Friday, November 17, 2017

The Ghosts of Christmas Presents Past........

Tonight we ended up in side-splitting laughter, reminiscing about our dollar store Christmas shopping days.

Let me explain: when the kids were little, I would take them to the local dollar store and give them enough money to buy a present for each family member. It was a fun, affordable way for them to participate in gift giving. We would usually go on a weeknight after school, and they would start the shopping expedition by grabbing a hand-held basket and a bandanna. The bandanna was to cover their selections, lest they pass a sibling in the aisle. When it came time to pay, I slipped them the cash and they went through the checkout one-by-one, keeping a safe distance from each other so as not to spoil the surprises.

When we arrived home, the kids would take turns wrapping their gifts themselves. There was one year they chose the most expensive gold-foil paper I had just purchased from one of those ridiculously over-priced fundraisers. I had planned to wrap a few select packages in the paper to make a stand-out display under the tree. Instead, it wrapped $1 gifts. But, damn, they looked GOOD.

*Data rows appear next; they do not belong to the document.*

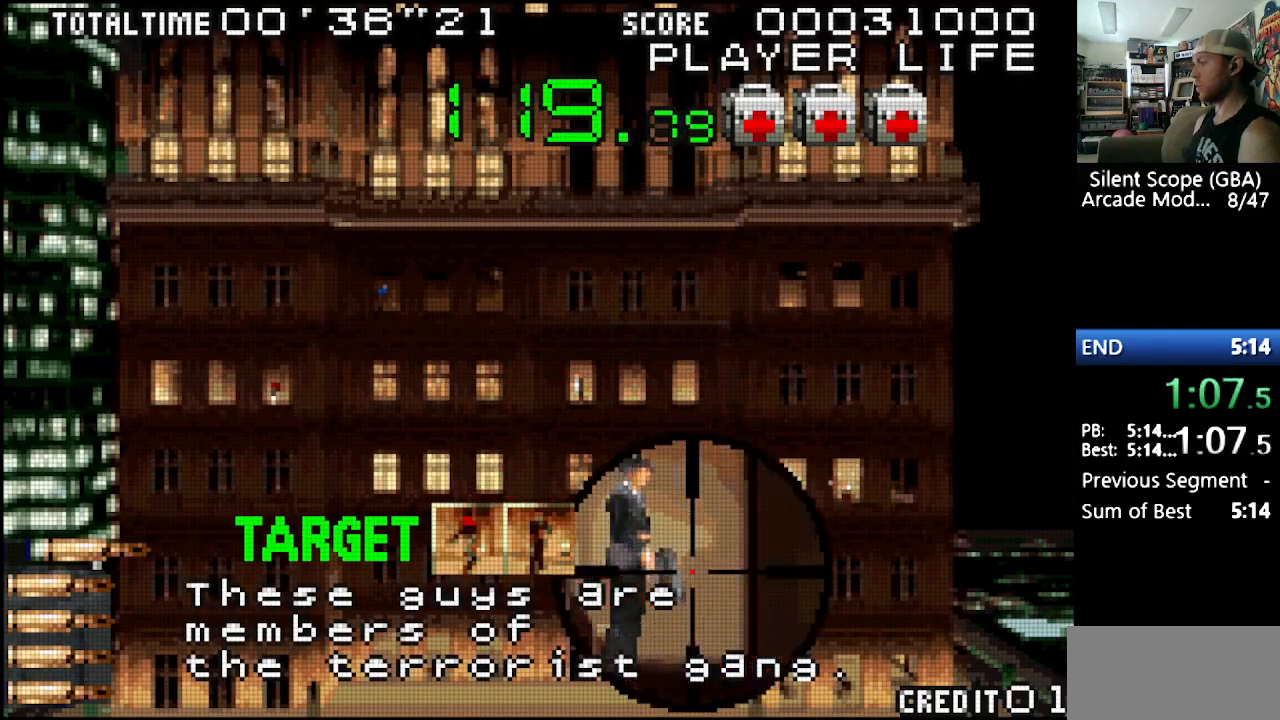
{"buttons": ["R1"], "events": [[33, "DPAD_LEFT", "down"], [33, "DPAD_UP", "up"], [67, "DPAD_LEFT", "up"], [283, "DPAD_LEFT", "down"], [317, "DPAD_LEFT", "up"], [450, "R1", "down"]]}
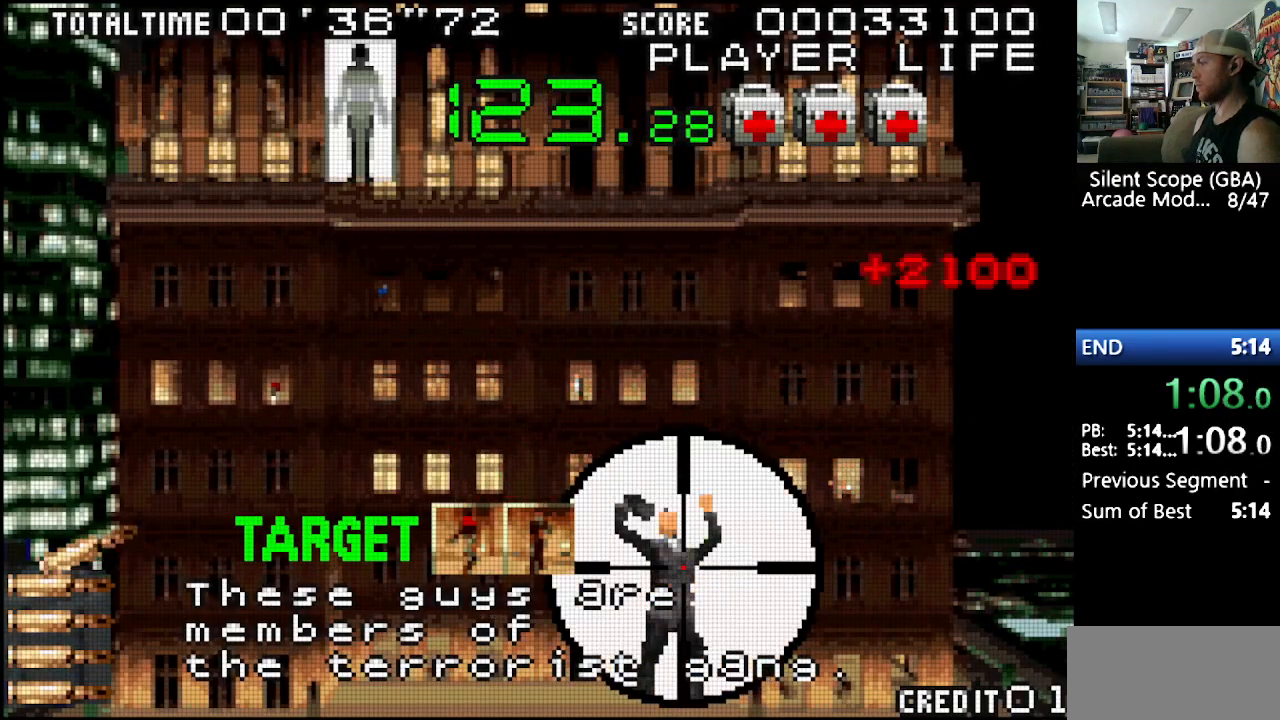
{"buttons": ["Y"], "events": [[167, "R1", "up"], [383, "Y", "down"]]}
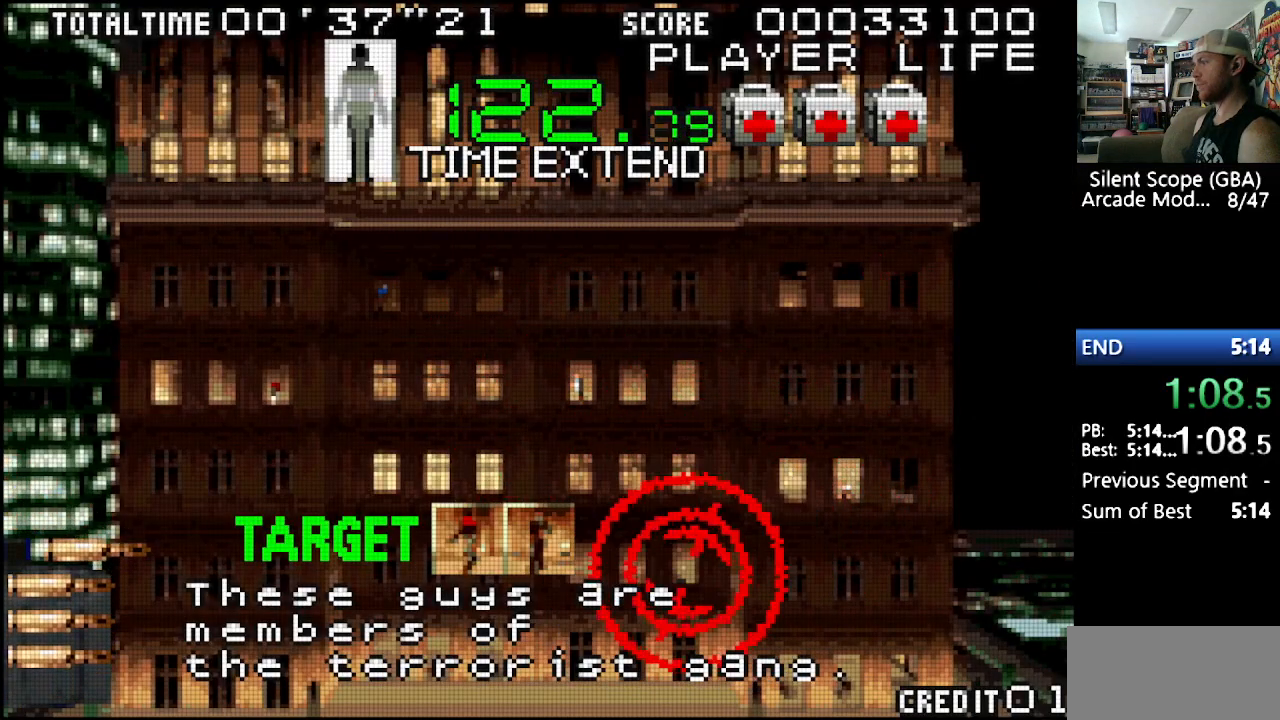
{"buttons": ["Y", "DPAD_UP", "DPAD_LEFT"], "events": [[200, "DPAD_LEFT", "down"], [367, "DPAD_UP", "down"]]}
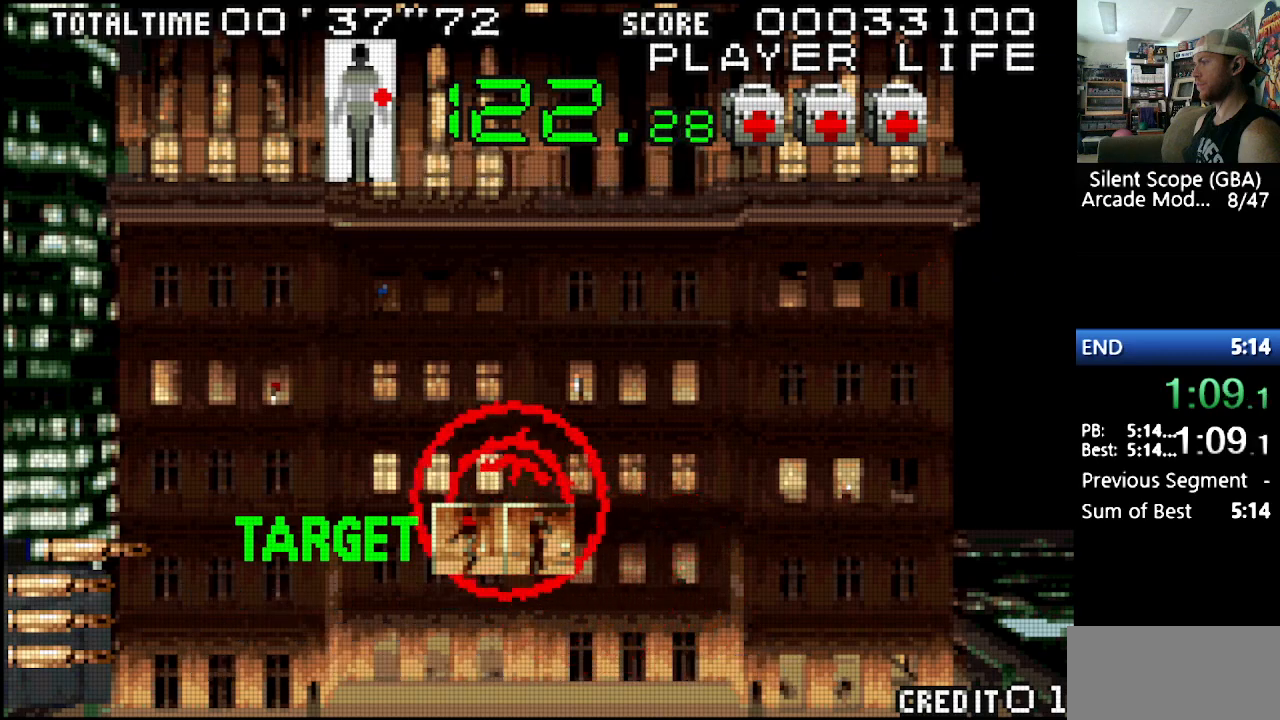
{"buttons": [], "events": [[100, "DPAD_UP", "up"], [317, "DPAD_UP", "down"], [417, "DPAD_UP", "up"], [433, "DPAD_LEFT", "up"], [500, "Y", "up"]]}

The kids' choices were pretty predictable - a candle for mom, a garishly-colored stuffed animal for their siblings, and a tool of some sort for their dad. One year, Hannah picked out a delicately-sculpted floral candle for me, and it didn't survive the trip home without breaking. She cried silently in her bed until her dad finally asked what was wrong. They made a return trip to the dollar store to pick up a new one to soothe the devastation. Another year, Harrison got me one of those candles that has dried flowers in it. A few months after Christmas, I lit the candle in preparation for a party we were hosting. A short while after the party started, a guest took me aside and said "there was a small fire" - apparently the dried flowers had burst into flame. She put it out without incident.

Then there was the year Arlie gave several people a bag of rocks. Not just any rocks - these were those flat, glass marble things. There were clear ones and blue ones. I'm sure she thought they looked just like jewels. SHINY! Other years she chose a theme of resin sculptures - leaping dolphins, swimming pairs of dolphins. They looked like they had been painted by a blindfolded toddler, and always contained glitter accents.

Jeff was the lucky recipient of cheap plastic kitchen items. Spatulas, oven mitts, sets of measuring cups. If not a kitchen item, he was gifted a tool of some sort - a screwdriver or a clip-on light. Occasionally he would receive a new pair of sunglasses or a shoe-shine kit. There aren't too many dad gifts at the dollar store.

For a few years running, the kids exchanged the same brightly-colored teddy bears that looked like they had a bad case of mange. They were stuffed with what must have been the bare-minimum of fluff to be considered a "stuffed animal" and they flopped around in an ungainly fashion. They could hardly be called cute.

Some gifts were actually useful - note pads, nail polish, dish towels. As the kids got older, and especially as they started earning their own money, the dollar store lost it's florescent luster and pricier gifts from the mall replaced the BPA plastic wares from the dollar store. No longer did we take our annual gift excursion to the land of the almighty dollar.

I kind of miss those days. And I'd gladly take another cheap candle for one more day walking around, picking out surprises hidden under bandanas with my little ones. The gifts were cheap but the memories were priceless.